A fusion of car and smartphone

The Phone You Drive: Convergence 2024

As columnists look back on year-end 2023, many cite how generative AI broke into the news cycle and now threatens their job security.  Generative AI is not an upstart, yet the public awareness of its advanced significantly during the past year. Another trend with AI underpinnings,  is the continuing convergence of transportation and communications.  The convergence accelerated in 2023, but often, in the public mind, with negative news. 2023 offered up stories of the “not-prime-time- ready”  self-driving Teslas and Cruise vehicles. 

But, when you look under the radar- there is growing recognition of the convergence- that cars are like phones and phones are like cars. In November 2023  the world’s biggest telecom equipment producer, Huawei, announced that it would take preorders of a new electric vehicle . It is designed to compete with the Tesla Model S.  Meanwhile, another Chinese company Xiaomi, said it would roll out an electric sedan. Xiaomi, sometimes called The Apple of China,  is the second-largest manufacturer of smartphones in the world, behind Samsung.

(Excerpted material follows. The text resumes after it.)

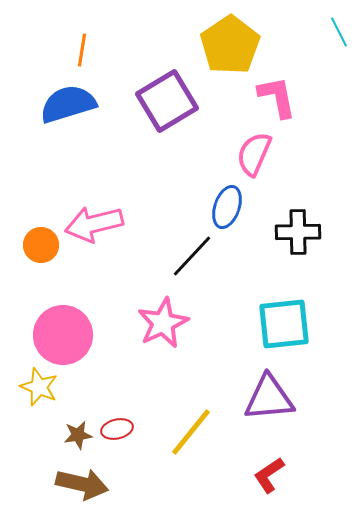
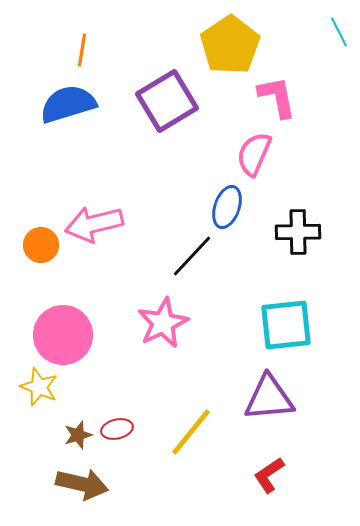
cyan square: moved 2 px right, 1 px down
brown star: rotated 8 degrees counterclockwise
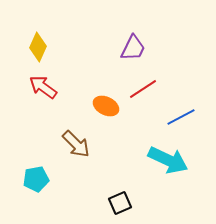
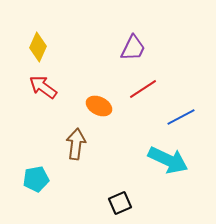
orange ellipse: moved 7 px left
brown arrow: rotated 128 degrees counterclockwise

Until now, both of these Asian firms developed phones and software- not cars. Why the push in 2024? It’s a vast potential market. Instead of using apps on their mobile phones, drivers can use apps in the vehicle to manage maintenance, find available charging stations, log mileage, map routes, and choose music or entertainment. Down the road, so to speak, a connected car also improves on conventional travel: it will make roads safer, and reduce traffic and accidents.   

A Telonphone?:

The telecomm/transportation convergence did not happen overnight. Back in 2022 Elon Musk punted that he would develop a smartphone (e.g. the  tELONphone) if Apple and Google removed the Twitter App from their platforms. Many Tesla functions, from unlocking the vehicle door to downloading software updates, depend on telecomm inputs.  BMW also took software to a new level when they tried to introduce heated seats and software that could be “rented” on a subscription basis. The Wall Street Journal continues to run stories suggesting that Apple can develop a smart car, but Apple has never described any plans publicly.

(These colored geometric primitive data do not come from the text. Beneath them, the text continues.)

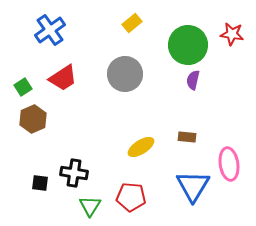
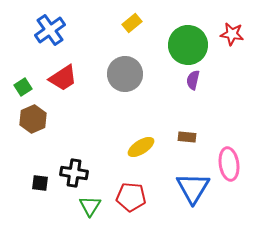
blue triangle: moved 2 px down
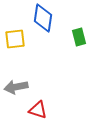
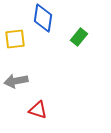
green rectangle: rotated 54 degrees clockwise
gray arrow: moved 6 px up
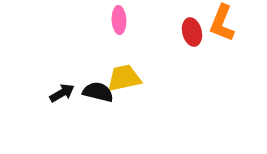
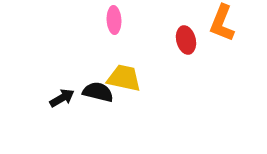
pink ellipse: moved 5 px left
red ellipse: moved 6 px left, 8 px down
yellow trapezoid: rotated 24 degrees clockwise
black arrow: moved 5 px down
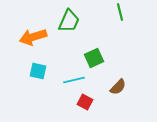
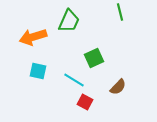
cyan line: rotated 45 degrees clockwise
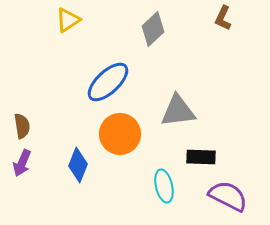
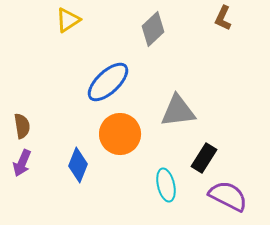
black rectangle: moved 3 px right, 1 px down; rotated 60 degrees counterclockwise
cyan ellipse: moved 2 px right, 1 px up
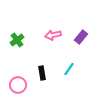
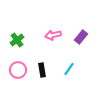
black rectangle: moved 3 px up
pink circle: moved 15 px up
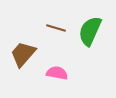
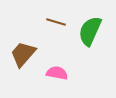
brown line: moved 6 px up
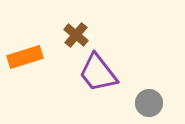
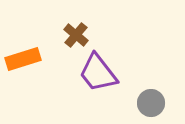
orange rectangle: moved 2 px left, 2 px down
gray circle: moved 2 px right
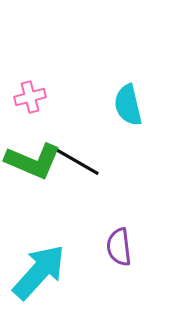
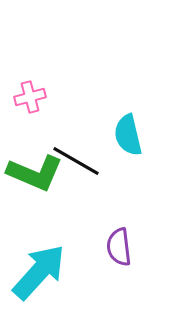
cyan semicircle: moved 30 px down
green L-shape: moved 2 px right, 12 px down
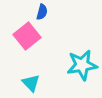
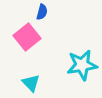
pink square: moved 1 px down
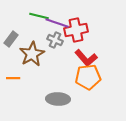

Still, Apple moves forward with a singular twist on the telecommunications/transportation convergence.  With iOS15 and later, drivers can put their phones into “Driving Focus” which silences or limits text messages and notifications. This feature can be automatically activated with CarPlay.The integration goes further. Crash Detection,  the name of software on the newest phones, uses sensors to detect a serious accident and will call emergency services after a 20-second delay if a human, presumably sentient,  does not override it.

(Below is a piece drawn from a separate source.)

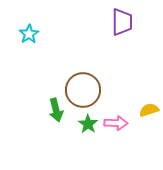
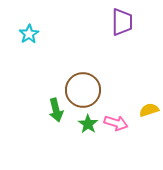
pink arrow: rotated 15 degrees clockwise
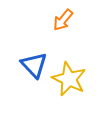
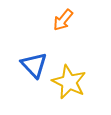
yellow star: moved 3 px down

Where Do You Want to Go This Year?

So, where does this convergence go? It’s not just for moving vehicles. A marketing watershed took place in 2018 when Burger King ran a promotion in which, if a customer’s phone was within 600 feet of a McDonalds, the Burger King app would let the user buy a Whopper for one cent. A number of companies specialize in mining location and phone data (e.g. Inrix/Parkmobile) According to a 2021 assessment, this is an estimated $12 billion market  that will only continue to grow. 


In the early days of the Internet Super Highway, Microsoft touted a snappy slogan that prompted “ Where do you want to go today?” That slogan is lost to time but in 2024 it remains prophetic, as phones, cars, and roads continue to converge. While the rest of the public is focused on ChatGPT and its spin-offs, it’s the car/phone convergence that is really talking.